I often get on with Becky and Michelle as I’m cooking dinner. I may need to step out of the frame for a while to dry dishes or chop an onion. I may burn something and curse and interrupt our train of thought. I may miss entire segments of a story because someone needs help with finding a book and it has to happen right at that moment. I might miss the majority of some of these calls. It may sound like I’m not really listening (because…I’m not really listening.)

But what these types of “crappy” Zoom calls do is connect me with my friends when I so desperately need it. They show me that there are other people who are here for me, even if we can’t finish a sentence and even if the connection is fuzzy. They say, “I see you,” even if we can’t actually see each other 100% of the time (or even 25% of the time, really.)

It’s not a great substitute for a real chat with my friends around my kitchen island. But we have to lower our standards right now. I’ve done it before, and I can do it again. The important thing for me is this: don’t lose those connections. Even if they are strained or imperfect, those people on the other end of the call are my community.

And if there’s something we all need right now, it’s community.

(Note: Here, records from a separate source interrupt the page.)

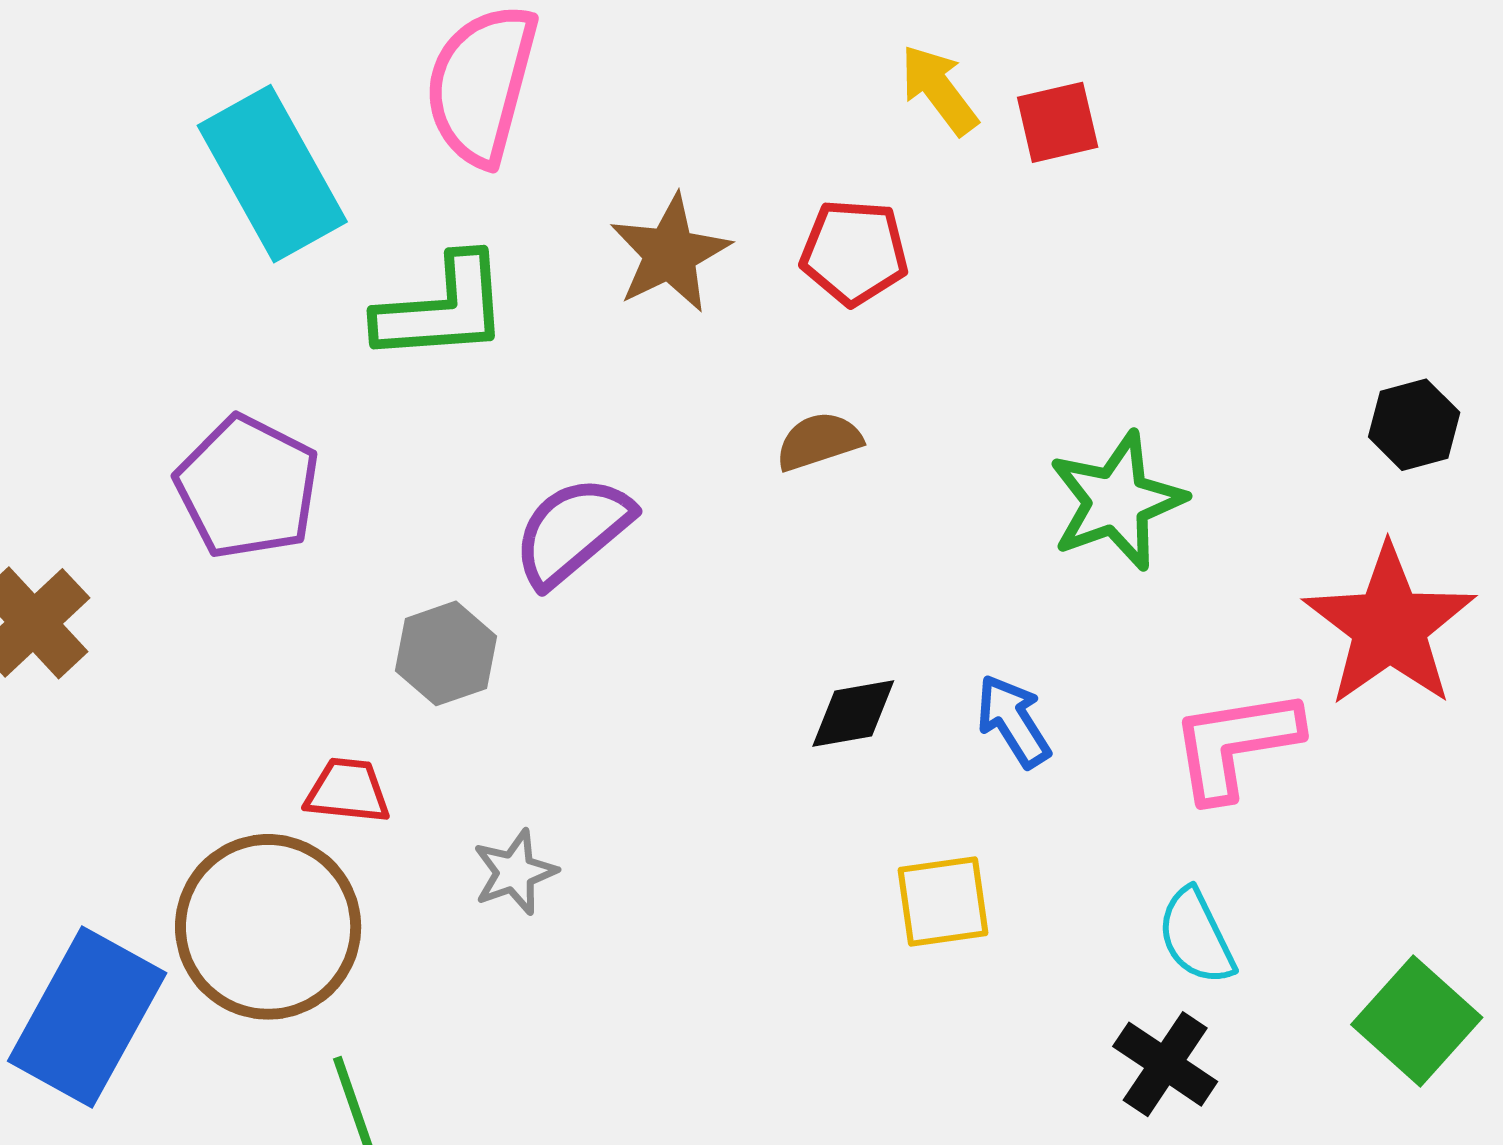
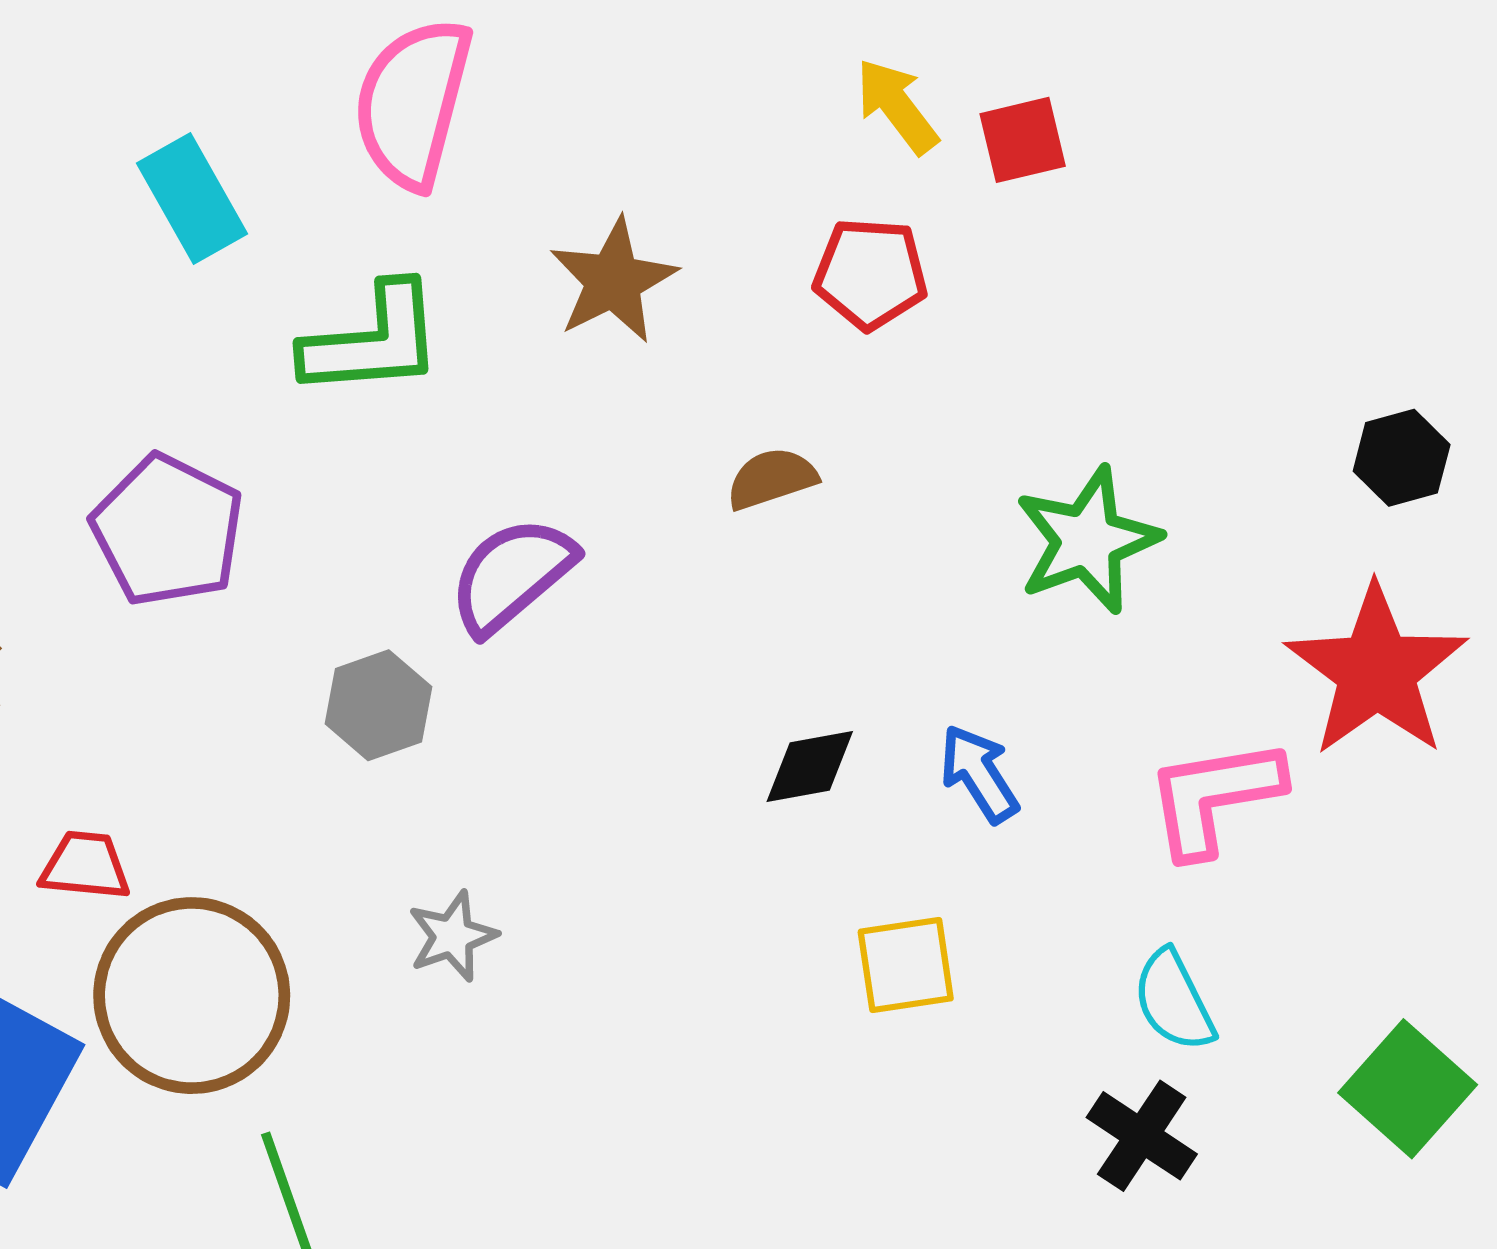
cyan rectangle: (272, 174) -> (192, 199), size x0.7
red pentagon: (854, 252) -> (871, 274), moved
red trapezoid: (348, 791) -> (85, 866), moved

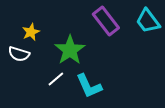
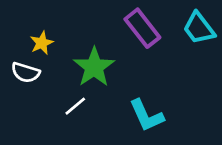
cyan L-shape: (89, 86) -> (146, 116), moved

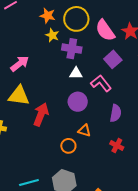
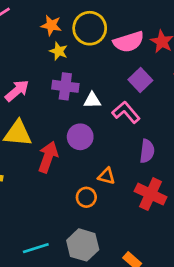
pink semicircle: (105, 30) -> (129, 42), turned -70
purple cross: (72, 49) -> (65, 86), moved
purple circle: (78, 102) -> (80, 137), moved
red cross: (117, 146) -> (151, 194), size x1.6

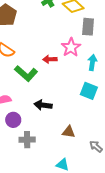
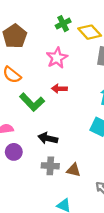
pink star: (71, 47) -> (57, 58), moved
gray cross: (27, 140) -> (50, 166), moved

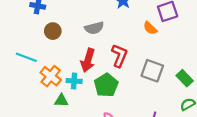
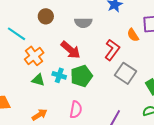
red L-shape: (119, 56) -> (112, 50), moved
red arrow: (88, 60) -> (71, 50), turned -80
cyan cross: (74, 81) -> (59, 75), moved

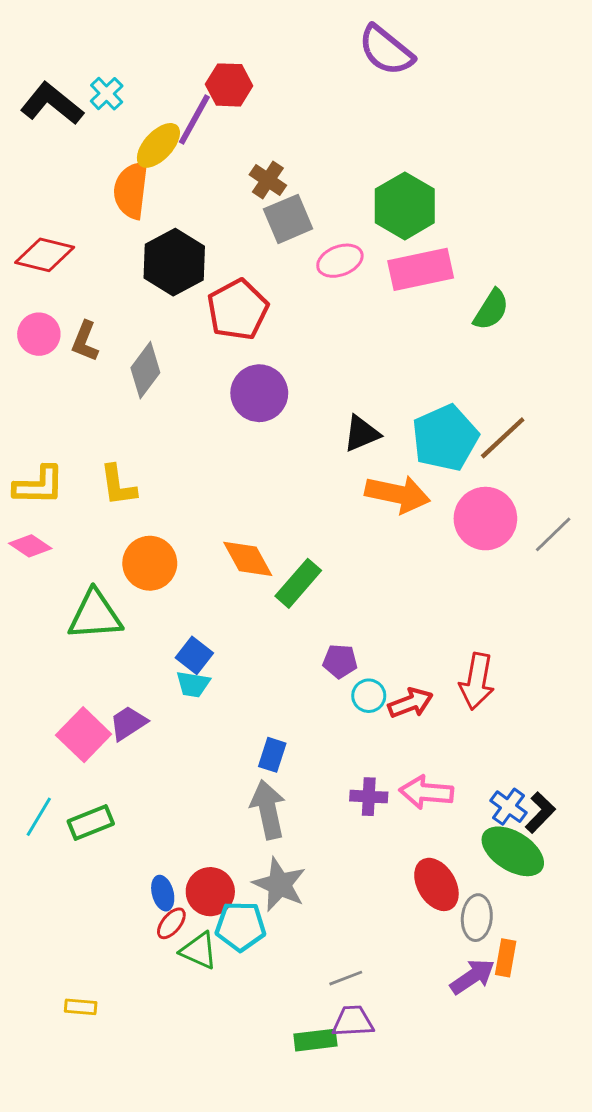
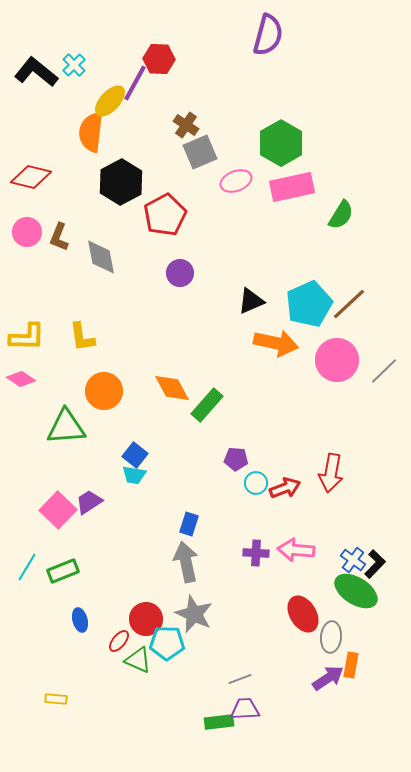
purple semicircle: (386, 50) -> (268, 35), turned -114
gray diamond: (145, 370) -> (101, 257), turned -48
purple circle: (259, 393) -> (180, 273), size x0.7
blue ellipse: (163, 893) -> (80, 620), moved

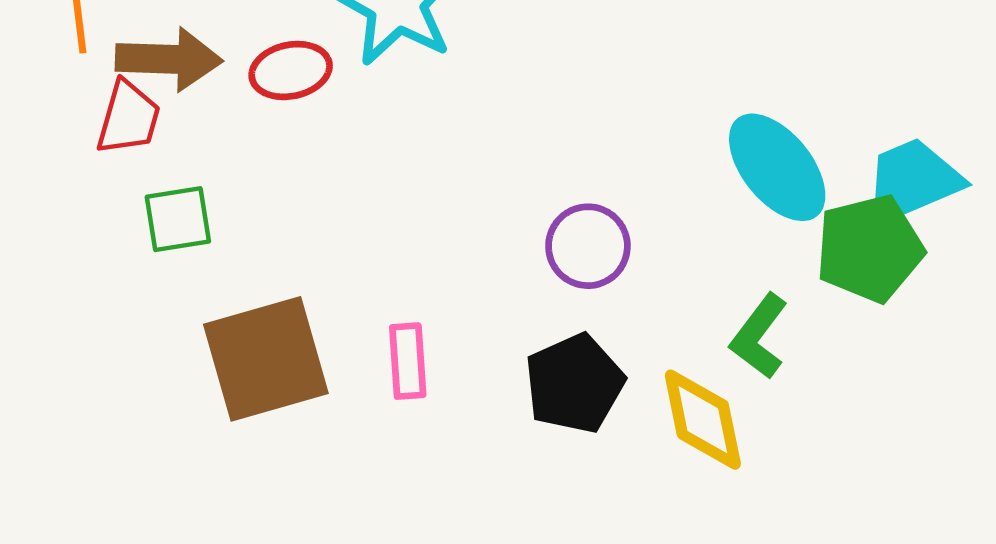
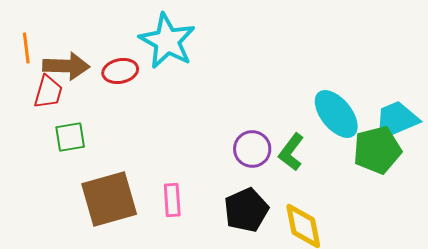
green L-shape: (759, 336) -> (291, 152), moved

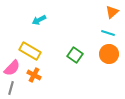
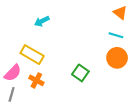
orange triangle: (112, 12) -> (120, 13), turned -40
green square: (75, 55) -> (80, 73), moved

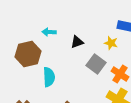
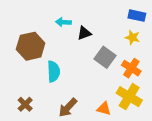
cyan arrow: (49, 32) -> (63, 22), moved
yellow star: (111, 43) -> (132, 37), moved

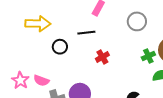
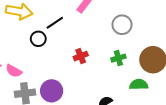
black line: (86, 33) -> (55, 23), moved, turned -36
green cross: (148, 56) -> (118, 58), moved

I should know. It’s what kept me going for weeks and then months and then years after Shawn’s death.

Sure, Shawn might be out there in the universe somewhere, horrified that I never use the tablecloths anymore. But I think he’d give me a pass. I mean, widowhood, single parenting and global pandemic combined should give me some sort of break, right? Honestly, no matter what we are all facing individually, this pandemic affects all of us.

If there’s ever a time, it’s now. Let’s lower the damn standards.

Image Credit: Becky Hale Photography.

4 Comments

  • melissa

    I lost my husband in 2017 and I have 3 kids. I am also a teacher but 1st grade. It has been an awful time and I love your posts they are so helpful. I used to have that community around me but after he died that circle of friends have gone away. I’m so busy with work and the kids I have not idea how to build that circle again. It is crazy but with the kids I’m never alone but I really have never felt more alone in my life.

    • M Brimley

      I feel for you – this time period is so strange and so terrible too. And I think it’s pretty normal (albeit terrible) that friends change when a spouse dies. Why is that? I wish I knew, and I wish I could change it.

      Ugh. Hang in there. We’re all pulling for you.

  • D B

    Ditto. It didn’t help that we moved 8000 miles away, either. I’ve been far too busy to make new friends.

    • M Brimley

      I get that – it’s so hard, even without widowhood, to meet new people once you move!